Sous la signature d’Alain Salles, Le Monde.fr révèle que Nicolas Sarkozy envisagerait de rendre public demain 7 janvier, lors de la rentrée solennelle de la cour de cassation, une réformer sensible de la procédure pénale. Les juges d’instruction seraient remplacés par des juges de l’instruction. La modification est faussement anodine. Sous prétexte de renforcer les droits de la défense la modification permettrait au pouvoir politique de maîtriser l’instruction des dossiers sensibles.
Comme le rappelle l’article du Monde.fr, le juge d’instruction est une institution dans le monde judiciaire. Il n’a pas vocation à s’occuper de tout. Il n’enquête que sur les faits pour lesquels il est saisi soit par le procureur, soit par une victime qui s’est constituée partie civile. A peine 5 % des affaires pénales mais généralement des dossiers très sensibles et très médiatiques. Parmi elles surtout, ce volant récurrent d’affaires politico-financières que tout pouvoir s’applique à maîtriser.
Le juge d’instruction est un homme qui fait peur. Aux citoyens anonymes comme aux puissants. Pas, par son éventuel jugement, il n’en prononce pas, mais par les pouvoirs d’enquête très élargis dont il dispose pourfaire “tout acte utile à la manifestation de la vérité”. Parmi ses pouvoirs coercitifs, tout justiciable a à l’esprit la détention provisoire redoutée par chacun quelque soit son rang social.
L’autre caractéristique de ce magistrat hors normes, c’est son indépendance. Bien que n’échappant pas aux pressions plus ou moins amicales, il ne peut en théorie recevoir d’ordre et jouit d’une liberté totale dans sa façon de mener les investigations. Les moyens de contrôles du code de procédure pénale sont modestes. Son dessaisissement est rarissime. Seule la Cour de Cassation est habilitée à le prononcer.

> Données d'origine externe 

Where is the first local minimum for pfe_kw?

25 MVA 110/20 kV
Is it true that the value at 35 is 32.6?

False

Autant d’éléments qui le font considérer depuis de nombreuses années comme “l’homme le plus puissant de France” avec toutefois un bémol d’importance, les inévitables dérapages. Car même magistrat, il n’en reste pas moins homme et par conséquent faillible. Dernières illustrations en date, les affaires d’Outreau et de de Filippis. A la suite de cette dernière, Nicolas Sarkozy a rappelé qu’il comptait sur les travaux de la commission confiée à Philippe Léger, ancien avocat général à la Cour de justice des communautés européennes, pour “définir une procédure pénale modernisée et plus respectueuse des droits et de la dignité des personnes“. Le rapport est attendu en juillet.
Nicolas Sarkozy empressé d’apporter une réponse à une opinion publique choquée souhaiterait donc supprimer le juge d’instruction pour confier l’ensemble des enquêtes judiciaires au parquet, sous le contrôle d’un magistrat du siège, appelé juge DE l’instruction.

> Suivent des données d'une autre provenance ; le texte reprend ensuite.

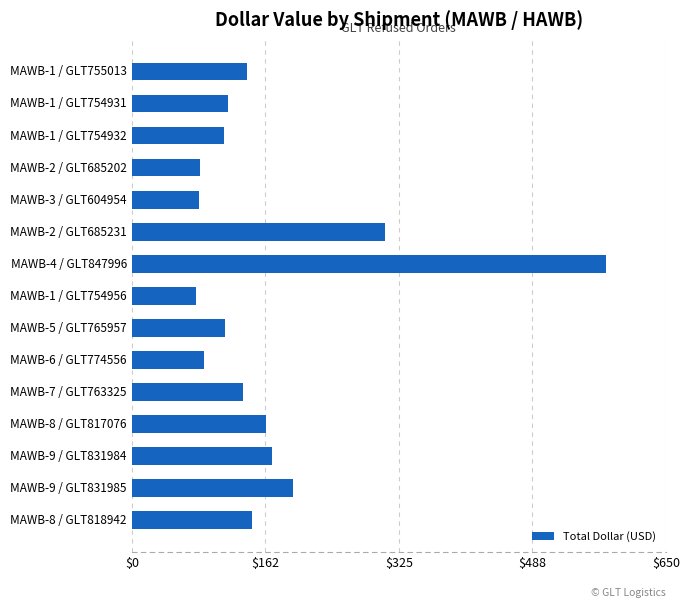

What is the maximum value shown in the chart?

577.0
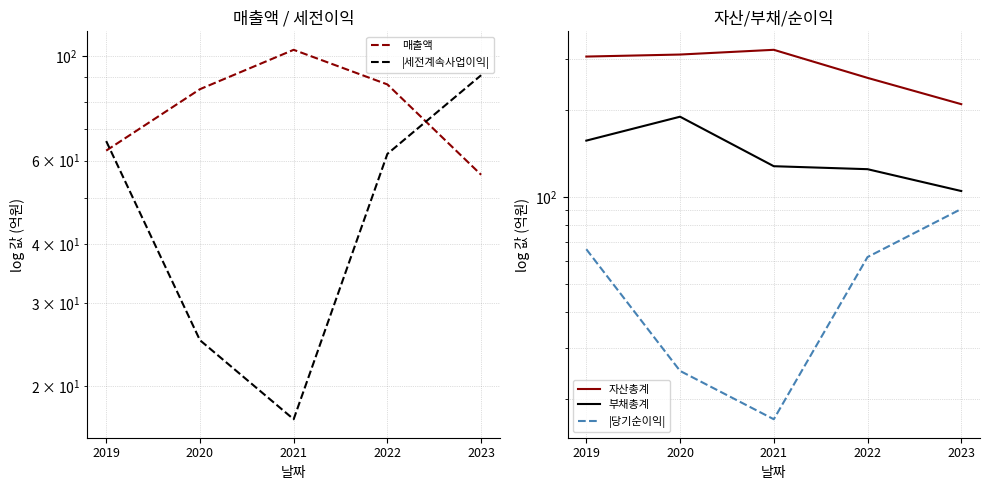

At how many categories does at least one series exceed 222?

4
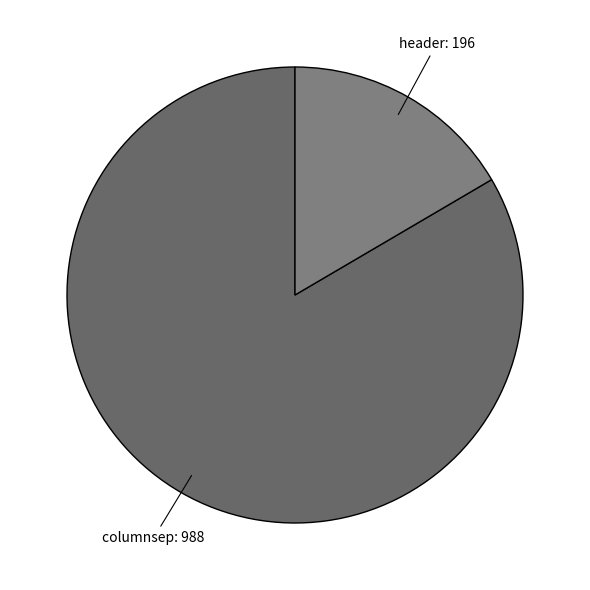

Count the number of slices in the pie.

2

Une fois de plus c’est la méthode utilisée par l’exécutif qui laisse dubitatif. Précipitation et réflexion peuvent-elles faire bon ménage ? Pourquoi ne pas attendre le pré-rapport de la Commission Léger qui traite de la question du juge d’instruction ? Il semblerait qu’une majorité des membres de la commission soit favorable à la suppression des juges d’instruction. Les reproches récurrents adressés aux “petits juges” portent sur le fait qu’ils seraient coupés de l’institution judiciaire et exerceraient un pouvoir trop solitaire. Mais, une fois les critiques recensées, quel système mettre à la place ?
Nicolas Sarkozy, ancien avocat, semble avoir fait le choix de donner une plus grande place aux droits de la défense. On ne peut que s’en féliciter. Reste la question de l’indépendance du parquet. Selon Le Monde.fr elle est considérée comme un préalable à la suppression du juge d’instruction, par le rapport de Mireille Delmas-Marty de 1990 et la commission Outreau.

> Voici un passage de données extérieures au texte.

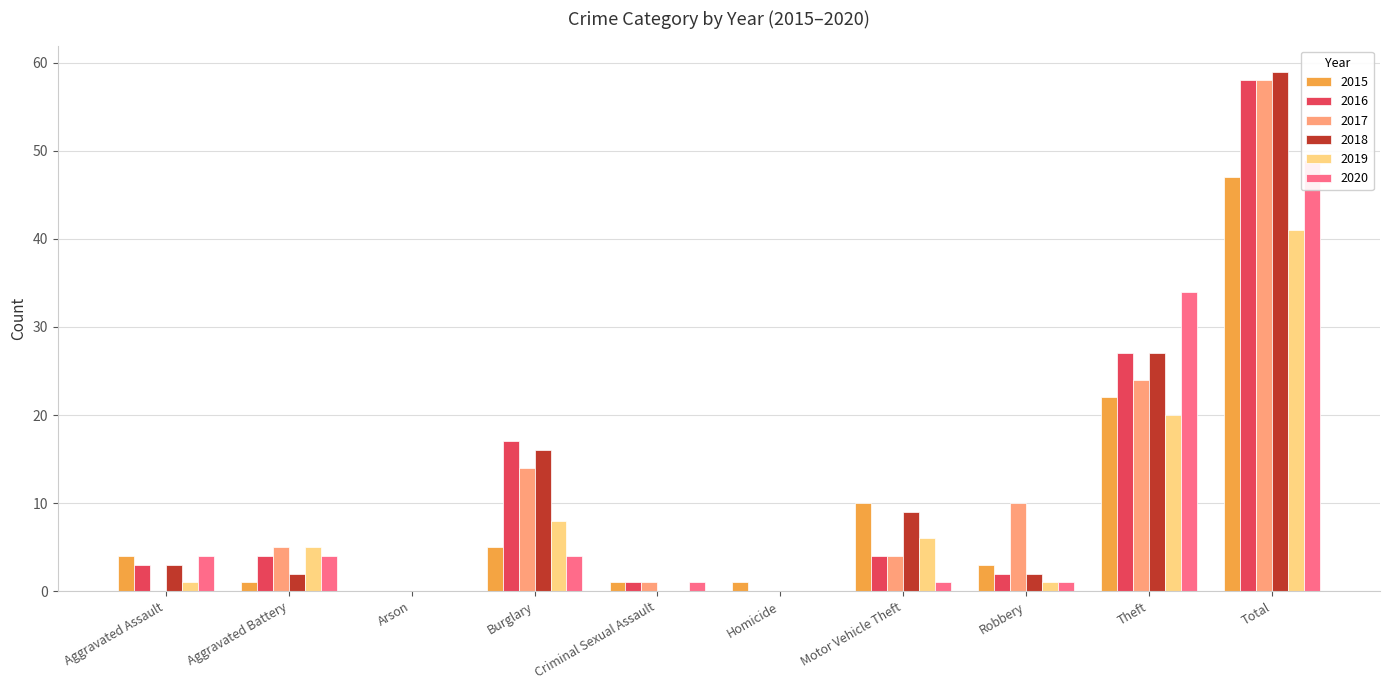

What is the value of the 2018 bar at the 10th from the left?

59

Le Chef de l’Etat n’en veut pas. Depuis sa prise de fonction, sa ministre de la Justice, Rachida Dati, l’a non seulement rappelé mais exercé à travers une remise “aux ordres” du parquet.
L’équilibre des pouvoirs nécessite pourtant d’offrir des garanties à la justice pour qu’elle puisse faire son travail en toute indépendance. Une justice certes respectueuse des libertés individuelles mais aussi égale pour tous, sans que de hautes relations ne permettent d’étouffer des affaires de droit commun.